Forum Koordinasi Antarinstansi Diperkuat
Pemerintah daerah menggelar forum koordinasi yang melibatkan Sekretariat Satgas MBG Kabupaten Gunungkidul, Asisten Pemerintahan dan Kesra, Bappeda, Kantor Kementerian Agama (Seksi Madrasah dan Pondok Pesantren), Bagian Kesra Setda, dan Koordinator SPPG Kabupaten.
“Forum ini bertujuan menyelaraskan tugas antarinstansi, memperkuat pemantauan data, dan mematangkan langkah teknis pelaksanaan program,” ujar Dewi.
Dalam forum tersebut, peserta membahas pemetaan lokasi penerima MBG, titik unit pelayanan SPPG, serta strategi pengawasan lapangan. Dewi menekankan pentingnya sinergi agar pelaksanaan program efektif dan akuntabel.
Hari Pertama Koordinasi: Fokus Wilayah Kapanewon
Koordinasi hari pertama menghadirkan perwakilan dari 11 Kapanewon, yaitu Ngawen, Nglipar, Patuk, Karangmojo, Rongkop, Girisubo, Tanjungsari, Tepus, Semanu, Paliyan, dan Saptosari.
Peserta terdiri dari kepala kapanewon, perwakilan pemerintah kalurahan, koordinator dan kepala SPPG, serta PIC dari yayasan mitra BGN.
Masing-masing wilayah memaparkan progres pelaksanaan, status unit SPPG, serta permasalahan yang dihadapi dalam proses verifikasi data penerima.
Tiga Kesepakatan Utama Forum Koordinasi
Dari diskusi teknis dan pemetaan lapangan, forum koordinasi menghasilkan tiga kesepakatan penting:
- Pemutakhiran Data Penerima dan Titik SPPG
Pemerintah daerah menekankan pembaruan data penerima, termasuk status operasional unit SPPG yang masih dalam proses verifikasi. - Penguatan Koordinasi Berjenjang di Tingkat Kapanewon
Panewu, Koramil, Polsek, dan unsur pemerintah terkait bekerja sama dalam mendukung operasional, keamanan, dan tata kelola MBG. - Peningkatan Koordinasi Kepala SPPG dengan Pemerintah Kalurahan
Kepala SPPG aktif berkoordinasi dengan lurah/kalurahan, Babinsa, Bhabinkamtibmas, serta pemangku kepentingan lain untuk memastikan layanan tepat sasaran.
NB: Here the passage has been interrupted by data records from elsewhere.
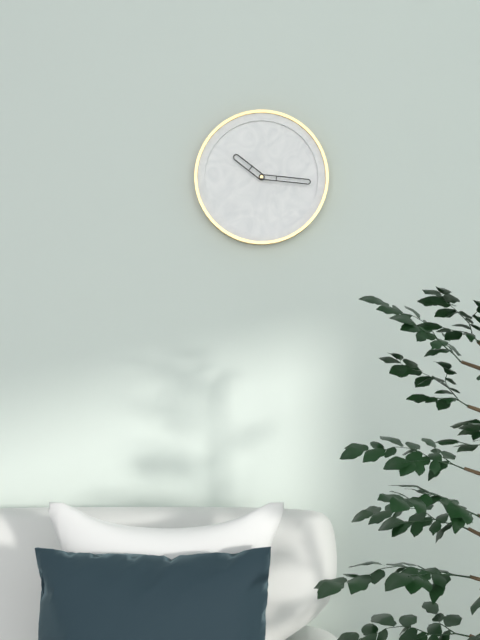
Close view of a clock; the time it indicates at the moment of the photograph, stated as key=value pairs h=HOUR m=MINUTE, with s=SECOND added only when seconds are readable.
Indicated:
h=10 m=16
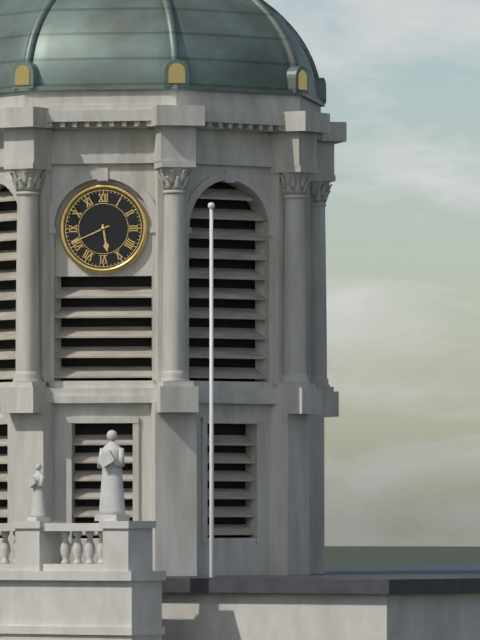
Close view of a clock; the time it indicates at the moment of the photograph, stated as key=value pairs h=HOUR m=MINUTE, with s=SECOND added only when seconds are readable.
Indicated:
h=5 m=41
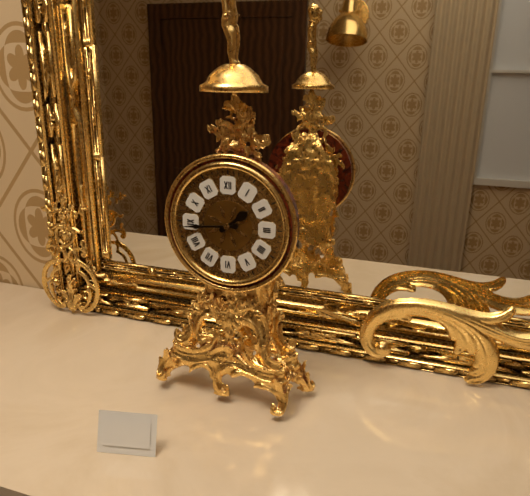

Komitmen Bersama Menuju Generasi Emas 2045
Melalui forum koordinasi ini, Pemerintah Kabupaten Gunungkidul menegaskan komitmen untuk memperkuat kolaborasi lintas sektor.
Dengan persiapan yang matang dan koordinasi menyeluruh, Program MBG diharapkan memberi dampak nyata bagi peningkatan kualitas kesehatan masyarakat.
“Setiap langkah yang kami lakukan hari ini akan memastikan generasi muda Gunungkidul tumbuh sehat, cerdas, dan siap menjadi fondasi Indonesia Emas 2045,” kata Dewi Satiasari.